Case Name: Elizabeth S. Griffiths v. Frederick M. McCarthy, Executor
Court: Connecticut Superior Court
Jurisdiction: Connecticut
Decision Date: 1949-03-31
Citations: 16 Conn. Supp. 147
Docket Number: File No. 72021
Parties: Elizabeth S. Griffiths v. Frederick M. McCarthy, Executor
Judges: 
Reporter: Connecticut Supplement
Volume: 16
Pages: 147–149

Head Matter:
Elizabeth S. Griffiths v. Frederick M. McCarthy, Executor
Superior Court New Haven County
File No. 72021
Memorandum filed March 31, 1949
Alcorn, Bakewell & Alcorn, of Hartford, for the Plaintiff.
Harold E. Drew, William F. Healey and Frederick M. McCarthyof Derby, for the Defendant.

Opinion:
O'SULLIVAN, J.
The parties have argued the legal questions involved herein on the assumption that the demurrer has properly raised them.
The plaintiff's claims of grievance are that, in its computation of a proposed allocation of the federal estate tax, the Probate Court for the district of Derby followed the provisions of certain statutes (General Statutes, Sup. 1945 § 315h-322h) which, the plaintiff asserts, are not only in violation of Article First of our state constitution and of the fourteenth amendment to the federal constitution but are also invalid on the grounds of repugnancy.
First, as to the unconstitutionality of the statutes. The plaintiff's argument, however plausible it may seem, lacks that element of overpowering persuasiveness to get her by two obstacles that stand in her way in a nisi prius tribunal. The first of these is that in the only reported pertinent cases from courts of appellate jurisdiction the law is contrary to the plaintiff's position. Jeffery's Estate, 333 Pa. 15; Merchants National Bank v. Merchants National Bank, 318 Mass. 563. The latter appears to be on all fours with the case at bar.
The second obstacle, heightened by the precedents of sister states, rests on the gravity of classifying as unconstitutional an act of the legislature. "It is our duty to approach the question with great caution, examine it with infinite care, make every presumption and intendment in its favor, and sustain the Act unless its invalidity is . . . beyond reasonable doubt." Beach v. Bradstreet, 85 Conn. 344, 349; State ex rel. Brush v. Sixth Taxing District, 104 Conn. 192, 205.
In the face of this warning and in the light of the Pennsylvania and Massachusetts decisions, I must hold the statutes constitutional.

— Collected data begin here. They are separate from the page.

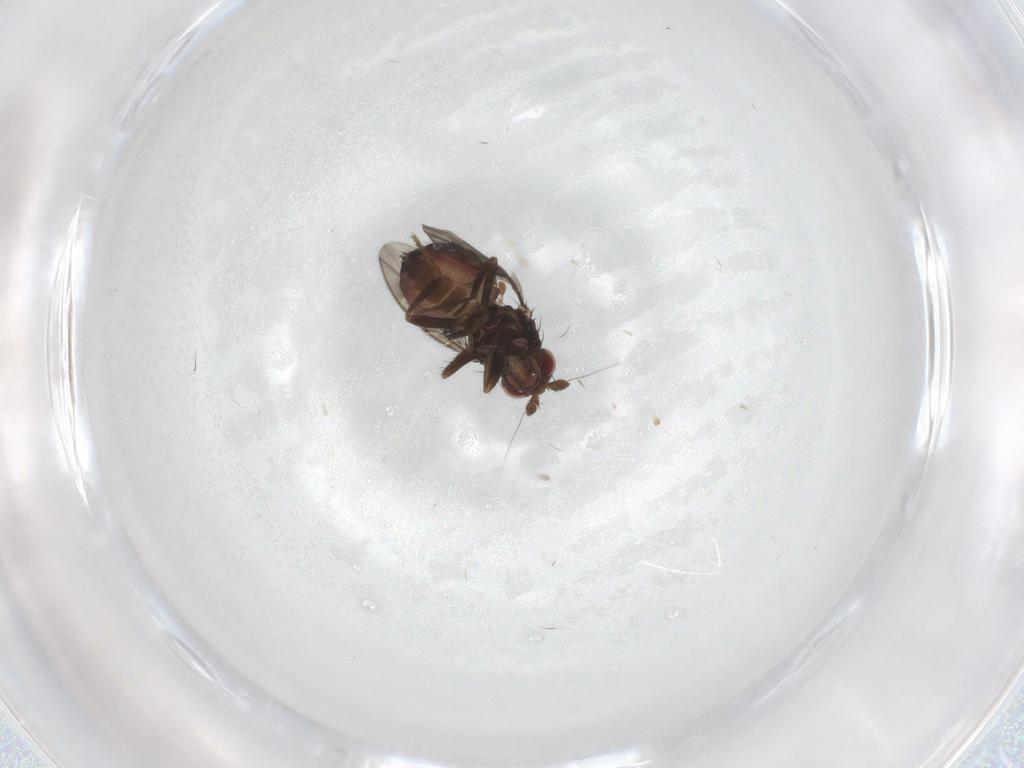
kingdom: Animalia
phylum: Arthropoda
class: Insecta
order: Diptera
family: Sphaeroceridae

The other claim is that § 322h, which makes the proration statutes applicable to estates of persons dying within one year prior to their effective date, is repugnant to that provision permitting a testator to avoid the effect of a prorating of taxes by appropriate language in his will. The reason for this claim is that the testator, Pinney, died within a year before the date when the statutes became operative. The repugnancy exists, it is urged, because the statutes, while imposing what, to Pinney, was an unknown method of burdening the legacies he created, make it impossible, because of his death, for him to avoid the effect of the statutes as permitted by § 315h.
I need not consider whether this point can be raised by the legatees as distinguished from Pinney's representative, inasmuch as I find no repugnancy to exist.
The pertinent language of § 315h upon which the plaintiff rests her argument of repugnancy reads as follows: "except when a testator otherwise directs in his will" etc. This created no new right. Our common law is that the intention of the testator is to be carried out. The quoted words are merely an acknowledgment of the existing common law. Although Pinney did not know of the proration statutes because he died before they were enacted, he could have expressed himself testamentarily, had he so chosen, with respect to the freedom from taxation upon his specific legacies under existing law or that which might thereafter be enacted.
Furthermore, if one assumes that there is a repugnancy, the entire set of proration statutes does not necessarily fall. As in the construction of every law containing provisions which are inconsistent, effect must be given to those provisions most consistent with the context and the clear intent of the legislature. O'Flaherty v. Bridgeport, 64 Conn. 159, 165; Miller v. Colonial Forestry Co., 73 Conn. 500, 505. If the statutes are constitutional, as I have already held, the intent of the legislature is clear. It is to prorate the tax burden. If the claim of repugnancy is sound, the only thing to be invalidated is the language in § 315h, reading "except when a testator otherwise directs in his will," etc.
The plaintiff's claim on this score gets her nowhere. The demurrer is sustained.